魚を釣るのを好きか、魚を釣るのが好きか……。言葉ひとつ違うだけで、価値観も変化する。
よってこの二極は相容れない、悲しい存在同士でもある。
「魚を釣るのが好きなタイプ」は特にここがうるさい
☑魚のサイズにこだわる(メジャーを必ず携帯する)
☑環境問題に敏感
☑釣れた場所にこだわる
☑マナーに実は疎い
だいたいこんなところ。
ではそれぞれを、掘り下げてみよう。
魚のサイズにこだわるのは記録したいから
魚を釣るのが好きな人は、必ずメジャーを持っているし、写真を撮ったりして”記録”に残したい欲望がある。
それを”競う合う”ことが好きだから、釣り大会には強い興味を覚える。
単純にいえば「自慢」への渇望だし、「デカイのを釣るほうが、釣りが上手い」と思い込んでいる。
方向性はどうあれ、達成するためには努力を惜しまない。
環境問題に敏感な理由
自然でする”遊び”であるため、環境問題は直結する問題。
定期的に「ゴミ」と「リリース」の問題で揉める釣り人たち。その理由は単純。
深層にあるのは、「ポイントが減るから」と「魚が減るから」であり、矛先として”環境”が標的にされる。
だからこそ”魚を釣りたい人”にとっては死活問題となり、この手の話題は尽きない。
「漁師のほうが──」と矛先を変えることも多く、いってしまえば言い訳を探しているだけ。
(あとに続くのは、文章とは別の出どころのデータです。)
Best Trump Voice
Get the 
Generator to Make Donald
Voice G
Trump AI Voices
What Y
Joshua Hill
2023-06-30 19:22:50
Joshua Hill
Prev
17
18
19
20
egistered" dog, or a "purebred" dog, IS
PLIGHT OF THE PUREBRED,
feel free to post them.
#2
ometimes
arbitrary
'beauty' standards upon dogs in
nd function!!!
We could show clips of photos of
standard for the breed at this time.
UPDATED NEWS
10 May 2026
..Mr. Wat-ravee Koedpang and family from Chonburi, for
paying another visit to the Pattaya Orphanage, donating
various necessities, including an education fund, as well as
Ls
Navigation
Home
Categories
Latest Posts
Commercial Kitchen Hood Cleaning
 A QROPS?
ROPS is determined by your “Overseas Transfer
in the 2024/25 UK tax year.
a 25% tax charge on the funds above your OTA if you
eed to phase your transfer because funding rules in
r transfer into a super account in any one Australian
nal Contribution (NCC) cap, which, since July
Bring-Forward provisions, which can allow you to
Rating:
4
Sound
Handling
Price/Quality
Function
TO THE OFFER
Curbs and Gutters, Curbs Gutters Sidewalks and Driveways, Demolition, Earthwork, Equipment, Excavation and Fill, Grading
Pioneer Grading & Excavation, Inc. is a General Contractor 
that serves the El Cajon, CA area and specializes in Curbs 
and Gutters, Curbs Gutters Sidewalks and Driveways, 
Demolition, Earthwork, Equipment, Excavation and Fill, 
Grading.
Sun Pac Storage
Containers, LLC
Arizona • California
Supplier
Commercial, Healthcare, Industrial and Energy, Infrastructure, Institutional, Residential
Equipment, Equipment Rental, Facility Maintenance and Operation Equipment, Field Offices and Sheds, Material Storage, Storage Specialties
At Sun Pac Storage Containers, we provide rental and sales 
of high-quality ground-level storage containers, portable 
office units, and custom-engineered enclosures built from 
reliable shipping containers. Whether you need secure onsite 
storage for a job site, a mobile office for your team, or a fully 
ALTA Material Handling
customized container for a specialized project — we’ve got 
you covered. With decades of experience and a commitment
あるがままの自然に異物を持ち込んだのは人間であり、環境を破壊するのは結局のところ、人間でしかない。
釣れた場所なら釣れると思っている
魚を釣りたい人は、釣れた場所(ポイント)を知りたがる。
……当然といえば当然だし、有効な手段であることには違いない。
しかし、自分で探そうとしない。
「アレが釣れるみたいだから、釣りに行こう!」──というタイプ。
スタイルが確立しているわけではなく、季節毎に合わせるだけなので、魚釣りの知識は狭くて深くなる。
だから他所の畑を毛嫌いする。
マナーに疎いのは視界が狭いから
端的にいえば、「釣れるポイントを守るためならなんでもする」から。そういう人ほどトラブルを起すことが多い。
マナーの方向性も、”釣りにおける”こととして備わっており、広義の”地球環境”に対しては疎かったりする。
ポイントの奪い合いで揉めるのは、”そこで釣れた”から、そこでやりたいため。
ゴミを持ち込んで仕掛けを投げ込むのも、魚を釣るためを正当化するため。
釣り人目線と、それをしない人の目線は、違うものである。
みんなでワイワイするのが好きな「エンジョイ勢」が多い
釣り情報を共有する、またはしたい過程で仲間が増えていく。
釣りにも複数人で行き、写真を撮ったりと、傍から見れば楽しそうに見え、その世界に踏み入れる”きっかけ”としてなりやすい。
しかしながら、「魚釣りが好きな人」とは馬が合わない。
なぜならば、”価値観が違う”から。
だから正解なんて、無い。
それぞれが思うがままやりたいようにやればいいし、無理することもない。
答えがないからこそ、終わりを決めなければ生涯かけて楽しめる趣味なのである。